© Forus

Forus

2025-12-08

Forus Virtual Forum 2025: Built for This Moment, Ready to Shape What Comes Next

The 2025 Forus Virtual Forum (FVF) brought together member platforms from across Africa, Asia, Europe, Latin America and MENA for three days of collective reflection, strategy-review, and network weaving. Held at a decisive moment for civil society worldwide, the Forum offered a powerful reminder of what makes the Forus network unique: shared values, shared vision, and our call as platforms of civil society organisations to mobilise people power and stand in solidarity and connect.

 

Across its four sessions — Support, Influence, Connect, and Network Health — the Forum created a space for members to reconnect, reflect on 2020- 2025 achievements, and discover how the new 2026–2030 strategy will come to life.

 

Despite global disruptions and a shrinking enabling environment, the Forum demonstrated that the network is not only adapting — it is evolving with renewed energy.

 

Session I — Support: Strengthening Capacities, Solidarity and Collective Care

 

Day one focused on Forus’ Support Pillar and how member platforms can better navigate political, operational and financial pressures. Members exchanged experiences on: organisational resilience, leadership development,digital transformation and peer-driven solidarity mechanisms.

 

The session highlighted how support cannot be reduced to training or funding; it is an ecosystem of political, technical, emotional and collective forms of care. Members shared the ways in which Forus’ leadership development programme, financial cycles, and digital capacity-building tools have strengthened their ability to operate in hostile environments.

 

The conversation affirmed a shared priority for the years ahead: balancing immediate crisis needs with long-term organisational sustainability. 

 

Session II — Influence: From Evidence to Collective Power

 

The second day was marked by the official unveiling of the new five-year strategy on Civil Society Resilience, Solidarity and Power (2026–2030), followed by an in-depth discussion on ow members can collectively activate the Influence Pillar.

 

Members reflected on what it means to protect and expand civic space at a time of: political repression, rising authoritarianism, declining official development assistance, digital threats, and shrinking civil society participation in global decision-making spaces at both national and global levels .

 

Rich regional examples showcased how evidence is becoming a central tool for influence: from EU SEE data strengthening national advocacy responses in Nepal and Paraguay, to coordinated civil society action at the Finance in Common Summit that secured civil society space on global stage, to shaping conversations on global financing for development, the Sustainable Development Goals (SDGs) with currentand post-2030 agenda, rooted in lived experience from across the network.

 

The discussions reaffirmed that Forus’ influence must remain member-led, evidence-driven, and globally connected, bridging local realities with global debates.

 

Session III — Connect: Strengthening the Ties That Make Us a Network

 

Day three highlighted the Connect Pillar — the backbone of collaborative infrastructure, relationships, and collective intelligence across Forus.

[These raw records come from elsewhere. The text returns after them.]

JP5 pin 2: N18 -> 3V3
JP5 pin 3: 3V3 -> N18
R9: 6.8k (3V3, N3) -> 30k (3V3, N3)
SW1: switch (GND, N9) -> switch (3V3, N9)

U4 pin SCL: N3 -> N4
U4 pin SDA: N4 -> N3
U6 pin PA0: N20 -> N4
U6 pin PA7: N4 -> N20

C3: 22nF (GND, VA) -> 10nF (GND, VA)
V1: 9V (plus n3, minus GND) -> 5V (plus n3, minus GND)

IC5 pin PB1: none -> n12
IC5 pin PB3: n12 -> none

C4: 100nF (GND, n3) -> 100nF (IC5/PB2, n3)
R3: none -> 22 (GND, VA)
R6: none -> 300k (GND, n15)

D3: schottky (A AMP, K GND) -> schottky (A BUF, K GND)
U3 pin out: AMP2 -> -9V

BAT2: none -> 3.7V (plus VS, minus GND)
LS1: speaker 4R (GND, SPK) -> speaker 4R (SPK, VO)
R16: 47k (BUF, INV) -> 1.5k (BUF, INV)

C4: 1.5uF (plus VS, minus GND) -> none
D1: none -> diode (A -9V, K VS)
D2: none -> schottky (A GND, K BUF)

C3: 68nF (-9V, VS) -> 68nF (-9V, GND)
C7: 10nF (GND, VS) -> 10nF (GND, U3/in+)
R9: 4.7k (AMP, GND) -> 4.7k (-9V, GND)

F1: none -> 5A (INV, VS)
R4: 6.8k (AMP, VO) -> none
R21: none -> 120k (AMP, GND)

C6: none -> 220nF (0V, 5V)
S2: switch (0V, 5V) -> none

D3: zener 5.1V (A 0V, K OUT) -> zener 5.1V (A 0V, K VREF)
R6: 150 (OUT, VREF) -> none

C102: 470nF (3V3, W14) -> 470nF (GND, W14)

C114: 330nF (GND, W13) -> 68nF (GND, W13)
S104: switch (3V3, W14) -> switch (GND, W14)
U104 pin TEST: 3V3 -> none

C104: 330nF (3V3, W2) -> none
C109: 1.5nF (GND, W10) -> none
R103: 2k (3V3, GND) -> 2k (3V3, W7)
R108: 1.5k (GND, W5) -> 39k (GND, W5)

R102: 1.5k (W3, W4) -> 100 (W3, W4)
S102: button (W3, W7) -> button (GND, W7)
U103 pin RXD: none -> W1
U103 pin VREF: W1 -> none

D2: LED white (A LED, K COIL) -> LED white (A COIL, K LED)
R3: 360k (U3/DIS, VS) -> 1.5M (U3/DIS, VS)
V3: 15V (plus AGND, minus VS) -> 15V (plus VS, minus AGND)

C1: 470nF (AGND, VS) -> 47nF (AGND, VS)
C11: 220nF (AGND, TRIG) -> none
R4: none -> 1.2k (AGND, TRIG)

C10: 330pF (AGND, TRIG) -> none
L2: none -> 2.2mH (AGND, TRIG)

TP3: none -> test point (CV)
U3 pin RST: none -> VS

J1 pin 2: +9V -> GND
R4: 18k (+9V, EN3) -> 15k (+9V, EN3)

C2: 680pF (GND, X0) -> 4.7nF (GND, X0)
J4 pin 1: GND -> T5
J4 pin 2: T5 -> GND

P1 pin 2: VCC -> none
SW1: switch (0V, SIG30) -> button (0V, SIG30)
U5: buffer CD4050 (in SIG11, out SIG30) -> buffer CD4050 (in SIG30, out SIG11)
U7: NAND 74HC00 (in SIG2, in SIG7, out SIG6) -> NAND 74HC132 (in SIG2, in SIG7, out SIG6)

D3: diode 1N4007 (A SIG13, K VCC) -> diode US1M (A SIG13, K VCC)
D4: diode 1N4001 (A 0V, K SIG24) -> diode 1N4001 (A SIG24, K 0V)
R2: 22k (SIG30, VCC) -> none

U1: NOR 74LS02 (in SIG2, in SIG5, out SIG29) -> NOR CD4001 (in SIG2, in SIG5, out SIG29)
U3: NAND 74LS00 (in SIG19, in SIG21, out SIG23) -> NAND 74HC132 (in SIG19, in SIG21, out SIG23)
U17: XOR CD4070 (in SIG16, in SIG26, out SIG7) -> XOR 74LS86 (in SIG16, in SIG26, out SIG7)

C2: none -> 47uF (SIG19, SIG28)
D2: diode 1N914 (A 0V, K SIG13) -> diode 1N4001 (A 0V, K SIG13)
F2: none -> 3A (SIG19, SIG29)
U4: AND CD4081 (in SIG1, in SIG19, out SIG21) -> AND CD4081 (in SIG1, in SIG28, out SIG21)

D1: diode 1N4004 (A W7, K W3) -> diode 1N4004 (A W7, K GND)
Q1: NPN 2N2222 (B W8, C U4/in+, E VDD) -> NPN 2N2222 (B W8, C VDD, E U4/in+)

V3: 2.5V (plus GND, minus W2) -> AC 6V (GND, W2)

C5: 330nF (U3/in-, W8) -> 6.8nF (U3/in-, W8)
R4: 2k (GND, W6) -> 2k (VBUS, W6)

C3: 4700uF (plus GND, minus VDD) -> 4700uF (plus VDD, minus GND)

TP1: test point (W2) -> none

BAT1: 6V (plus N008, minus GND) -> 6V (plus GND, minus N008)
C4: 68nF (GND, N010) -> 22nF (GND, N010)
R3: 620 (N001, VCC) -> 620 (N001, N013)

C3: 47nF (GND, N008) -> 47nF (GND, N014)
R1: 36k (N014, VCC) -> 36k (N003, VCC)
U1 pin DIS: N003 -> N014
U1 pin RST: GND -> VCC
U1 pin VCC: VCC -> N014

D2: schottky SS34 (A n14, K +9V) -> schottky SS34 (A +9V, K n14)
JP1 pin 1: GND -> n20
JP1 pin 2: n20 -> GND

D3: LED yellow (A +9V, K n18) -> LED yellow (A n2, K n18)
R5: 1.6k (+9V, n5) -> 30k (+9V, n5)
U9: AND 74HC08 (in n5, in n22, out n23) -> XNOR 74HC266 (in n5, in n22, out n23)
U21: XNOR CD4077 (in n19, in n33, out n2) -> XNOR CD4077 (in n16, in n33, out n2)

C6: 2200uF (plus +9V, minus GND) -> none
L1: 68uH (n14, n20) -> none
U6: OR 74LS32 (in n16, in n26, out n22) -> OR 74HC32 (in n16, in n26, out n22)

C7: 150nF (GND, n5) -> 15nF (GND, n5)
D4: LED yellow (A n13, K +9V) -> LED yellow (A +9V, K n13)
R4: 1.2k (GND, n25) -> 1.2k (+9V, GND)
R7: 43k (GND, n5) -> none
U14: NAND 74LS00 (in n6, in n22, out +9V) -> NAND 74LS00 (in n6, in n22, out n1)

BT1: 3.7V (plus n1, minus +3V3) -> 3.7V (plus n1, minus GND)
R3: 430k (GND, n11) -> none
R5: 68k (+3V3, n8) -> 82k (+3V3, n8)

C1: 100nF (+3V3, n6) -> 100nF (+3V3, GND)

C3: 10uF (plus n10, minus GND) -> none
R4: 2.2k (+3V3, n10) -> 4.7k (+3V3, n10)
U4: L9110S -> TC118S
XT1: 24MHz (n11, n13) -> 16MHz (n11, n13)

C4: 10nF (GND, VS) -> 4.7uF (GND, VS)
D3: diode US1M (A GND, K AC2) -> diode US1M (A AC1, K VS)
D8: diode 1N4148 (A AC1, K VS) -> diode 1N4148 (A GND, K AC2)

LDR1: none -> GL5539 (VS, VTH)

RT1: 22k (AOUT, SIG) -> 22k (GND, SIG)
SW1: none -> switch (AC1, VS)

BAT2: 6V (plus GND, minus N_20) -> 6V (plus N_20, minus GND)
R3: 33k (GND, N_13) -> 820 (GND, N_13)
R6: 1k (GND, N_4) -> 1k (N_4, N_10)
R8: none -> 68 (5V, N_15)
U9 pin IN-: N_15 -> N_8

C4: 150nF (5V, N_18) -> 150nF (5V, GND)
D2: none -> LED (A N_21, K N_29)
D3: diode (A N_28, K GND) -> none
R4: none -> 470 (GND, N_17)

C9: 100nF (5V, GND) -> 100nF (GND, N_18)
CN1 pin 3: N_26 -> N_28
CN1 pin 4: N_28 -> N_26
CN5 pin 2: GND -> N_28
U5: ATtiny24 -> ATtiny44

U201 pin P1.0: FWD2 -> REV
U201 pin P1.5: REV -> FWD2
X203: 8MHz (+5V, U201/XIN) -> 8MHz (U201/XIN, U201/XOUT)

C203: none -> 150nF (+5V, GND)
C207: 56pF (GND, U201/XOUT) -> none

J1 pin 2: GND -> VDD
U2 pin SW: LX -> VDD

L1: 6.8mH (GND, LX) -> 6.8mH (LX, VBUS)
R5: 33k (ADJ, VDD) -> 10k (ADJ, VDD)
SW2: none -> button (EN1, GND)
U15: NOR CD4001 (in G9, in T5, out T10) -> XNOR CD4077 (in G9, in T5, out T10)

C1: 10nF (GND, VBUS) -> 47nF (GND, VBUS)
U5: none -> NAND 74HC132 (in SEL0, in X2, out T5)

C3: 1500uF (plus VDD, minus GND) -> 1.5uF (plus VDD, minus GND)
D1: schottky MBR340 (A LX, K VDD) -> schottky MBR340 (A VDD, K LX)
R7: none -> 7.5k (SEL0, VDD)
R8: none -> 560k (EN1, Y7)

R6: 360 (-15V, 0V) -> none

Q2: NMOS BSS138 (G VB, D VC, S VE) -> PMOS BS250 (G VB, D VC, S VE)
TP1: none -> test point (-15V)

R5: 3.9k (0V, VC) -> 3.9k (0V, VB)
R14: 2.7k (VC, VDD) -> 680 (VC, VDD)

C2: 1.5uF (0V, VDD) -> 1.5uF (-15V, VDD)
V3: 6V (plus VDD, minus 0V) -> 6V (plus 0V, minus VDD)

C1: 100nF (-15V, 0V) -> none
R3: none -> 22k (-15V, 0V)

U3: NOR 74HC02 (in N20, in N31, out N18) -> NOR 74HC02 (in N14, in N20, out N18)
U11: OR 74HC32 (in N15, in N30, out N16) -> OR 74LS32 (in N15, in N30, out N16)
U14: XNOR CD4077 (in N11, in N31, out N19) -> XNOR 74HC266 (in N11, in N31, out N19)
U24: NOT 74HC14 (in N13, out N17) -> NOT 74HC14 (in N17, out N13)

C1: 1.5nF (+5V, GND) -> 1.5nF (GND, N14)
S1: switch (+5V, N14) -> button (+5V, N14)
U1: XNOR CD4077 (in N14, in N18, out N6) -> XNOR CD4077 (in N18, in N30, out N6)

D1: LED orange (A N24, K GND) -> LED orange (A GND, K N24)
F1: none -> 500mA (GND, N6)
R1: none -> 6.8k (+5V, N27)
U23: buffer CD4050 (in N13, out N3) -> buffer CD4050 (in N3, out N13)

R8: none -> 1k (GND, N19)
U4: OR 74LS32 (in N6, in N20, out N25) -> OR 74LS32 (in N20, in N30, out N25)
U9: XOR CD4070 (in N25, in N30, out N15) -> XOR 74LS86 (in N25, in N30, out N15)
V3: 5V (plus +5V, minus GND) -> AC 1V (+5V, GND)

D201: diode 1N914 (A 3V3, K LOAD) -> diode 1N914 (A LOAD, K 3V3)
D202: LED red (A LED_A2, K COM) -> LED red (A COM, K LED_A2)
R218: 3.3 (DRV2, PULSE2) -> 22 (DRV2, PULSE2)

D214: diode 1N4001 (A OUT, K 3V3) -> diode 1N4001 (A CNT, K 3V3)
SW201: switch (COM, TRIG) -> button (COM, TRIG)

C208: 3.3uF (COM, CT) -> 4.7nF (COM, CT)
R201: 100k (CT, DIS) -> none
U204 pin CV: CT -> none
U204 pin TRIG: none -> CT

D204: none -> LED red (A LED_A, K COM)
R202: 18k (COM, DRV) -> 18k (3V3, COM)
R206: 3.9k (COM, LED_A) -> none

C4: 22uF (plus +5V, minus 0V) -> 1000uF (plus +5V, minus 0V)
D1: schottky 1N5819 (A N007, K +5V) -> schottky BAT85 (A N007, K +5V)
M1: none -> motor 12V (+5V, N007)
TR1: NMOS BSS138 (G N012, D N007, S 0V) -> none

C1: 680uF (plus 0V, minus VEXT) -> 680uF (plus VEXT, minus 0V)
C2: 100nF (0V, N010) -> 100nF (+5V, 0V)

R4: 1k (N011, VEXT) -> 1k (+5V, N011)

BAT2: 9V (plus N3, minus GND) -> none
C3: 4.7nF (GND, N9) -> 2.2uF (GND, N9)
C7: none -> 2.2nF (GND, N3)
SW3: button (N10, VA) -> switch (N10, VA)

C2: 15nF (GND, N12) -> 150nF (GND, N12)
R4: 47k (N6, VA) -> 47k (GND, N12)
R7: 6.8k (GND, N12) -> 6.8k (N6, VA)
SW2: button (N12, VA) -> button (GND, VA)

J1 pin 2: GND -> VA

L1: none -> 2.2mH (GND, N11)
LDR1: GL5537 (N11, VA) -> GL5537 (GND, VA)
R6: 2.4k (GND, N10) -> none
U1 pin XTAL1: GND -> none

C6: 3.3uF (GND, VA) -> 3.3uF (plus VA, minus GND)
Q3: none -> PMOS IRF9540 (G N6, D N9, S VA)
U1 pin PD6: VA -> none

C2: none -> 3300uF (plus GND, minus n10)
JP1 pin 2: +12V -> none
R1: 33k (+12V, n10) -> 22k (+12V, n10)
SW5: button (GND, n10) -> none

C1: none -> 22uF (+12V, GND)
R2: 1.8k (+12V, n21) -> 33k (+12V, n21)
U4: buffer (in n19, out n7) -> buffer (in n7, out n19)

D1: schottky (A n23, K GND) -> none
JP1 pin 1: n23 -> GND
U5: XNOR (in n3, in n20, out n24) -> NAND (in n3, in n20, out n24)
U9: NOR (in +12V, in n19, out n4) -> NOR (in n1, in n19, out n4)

Members explored new multilingual communication tools, peer-learning ecosystems, cross-regional solidarity mechanisms, and the practical challenges of navigating fragmented civic ecosystems.

 

Members shared their own experiences with national coordination, digital communication, regional collaboration, and knowledge exchange — from Africa to Asia to the Pacific.

 

The conversation underscored a key insight of the new strategy: connection is not a by-product of the network — it is the work.

 

It was agreed a more intentional, agile and inclusive approach to connectivity will be essential for the next five years.

 

Session IV — Network Health: The Foundation of a Strong and United Movement

 

The final session introduced Network Health, the new strategic pillar designed to sustain the relationships, trust, governance and internal systems that make Forus a living, breathing network.

 

Members were invited to reflect on inclusive governance, internal communication, organisational resilience, fairness in participation, and the importance of network weaving.

 

Insights from the social network analysis, showing how connection patterns reveal opportunities for stronger collaboration and help identify bottlenecks or underconnected regions were also discussed. The session also featured a concrete case study from Ireland on using network mapping and membership portals to enhance coordination and visibility.

 

This final day affirmed that network health is not an add-on — it is a strategic priority that will make or break collective action in the years ahead.

 

FVF 2025 in Summary: A Network Ready for the Next Chapter

 

The Forus Virtual Forum demonstrated:

  • high engagement across all regions,
  • deep reflection on shared challenges,
  • collective ownership of the 2026–2030 strategy,
  • and a readiness to activate the next phase of global civil society collaboration.

 

Members described the sessions as energising, substantive, and future-oriented.

 

Discussions showed a network committed not only to reacting to global pressures, but to shaping new possibilities.

 

As the Forus network moves toward the General Assembly in Cambodia in 2026, the momentum generated across these four sessions makes one thing clear: Forus is entering its next strategic cycle stronger, more connected, and more united than before.

 

The world is changing fast — but so is civil society. And together, we are built for this moment.